Step 1 – Clustering of treatments:
The clustering step was conducted using agglomerative hierarchical clustering after comparing multiple clustering methods, namely a) centroid-based k-Means clustering, b) Gaussian mixture clustering, c) agglomerative hierarchical clustering, d) density-based spatial clustering of applications with noise (DBSCAN), e) ordering points to identify the clustering structure (OPTICS), and f) affinity propagation clustering. They were evaluated by Silhouette score, Calinski-Harabasz index and Davies-Bouldin index methods for their within-cluster similarity and between-cluster separation. Principal component analysis (PCA) was also used to visualize the clustering results for validation. K-Means clustering was done with multiple random starts to decrease the influence of initial values. The optimal number of clusters was determined by visualizing the elbow point in the Sum of Squared Error (SSE) plot or the peak of Silhouette score plot in k-Means, DBSCAN and OPTICS. Hierarchical clustering showed all possible clustering levels.

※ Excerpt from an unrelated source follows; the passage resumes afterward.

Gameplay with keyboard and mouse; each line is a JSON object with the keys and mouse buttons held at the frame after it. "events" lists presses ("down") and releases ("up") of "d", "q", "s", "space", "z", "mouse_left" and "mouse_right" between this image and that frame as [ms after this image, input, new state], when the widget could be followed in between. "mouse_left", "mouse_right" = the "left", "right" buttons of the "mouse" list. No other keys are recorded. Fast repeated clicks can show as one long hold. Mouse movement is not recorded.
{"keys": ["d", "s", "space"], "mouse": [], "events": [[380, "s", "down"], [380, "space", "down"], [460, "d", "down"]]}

For each cluster, treatment components and dosages were automatically annotated. A drug or procedure was annotated in a cluster if they were used in no less than 70% of data points in this specific cluster. Rituximab, because of its unique status in the treatments of DLBCL, was annotated with parentheses if it was used in no less than 50% but less than 70% in a cluster. If no annotations were made automatedly, the cluster would be inspected manually and then marked as an ‘uncertain cluster’ which means the cluster consisted of several subgroups.
Step 2 – Feature selection and multinomial logistic regression:
Variables with an absolute Pearson’s correlation coefficient more than 0.7 were removed for collinearity problem. Variables which were highly sparse with more than 30% null values were also removed before imputations. Mean imputation was used in the remaining variables.
Feature selection was done via a two-part process. The first part was recursive feature elimination with cross validation (RFECV) to determine the most appropriate number of variables based on the cross-validation scores (the number of correct classifications with five-fold cross validation). The second part was recursive feature elimination (RFE) to remove the least important variable iteratively until the number of the variables from the RFECV part was achieved. Multinomial multivariate logistic regression analysis was used to identify a set of significant variables (p < 0.05) to explain the between-cluster differences, i.e., the contributing factors for treatment variation. Their corresponding odds ratios were calculated as the exponentiation of coefficients. Only clusters with more than 10 admissions were included in the logistic regression model.
Comparison of cluster levels:
In this step, we also examined the performance across multiple hierarchical clustering levels (Step 1). Hierarchical clustering suggested an optimal level of clustering, but at the same time, provided other clustering levels from high to low granularity. A higher granularity showed more clusters (treatment groups) but could be difficult to explain and utilize; a lower granularity showed fewer clusters but might lose ability to differentiate patient characteristics.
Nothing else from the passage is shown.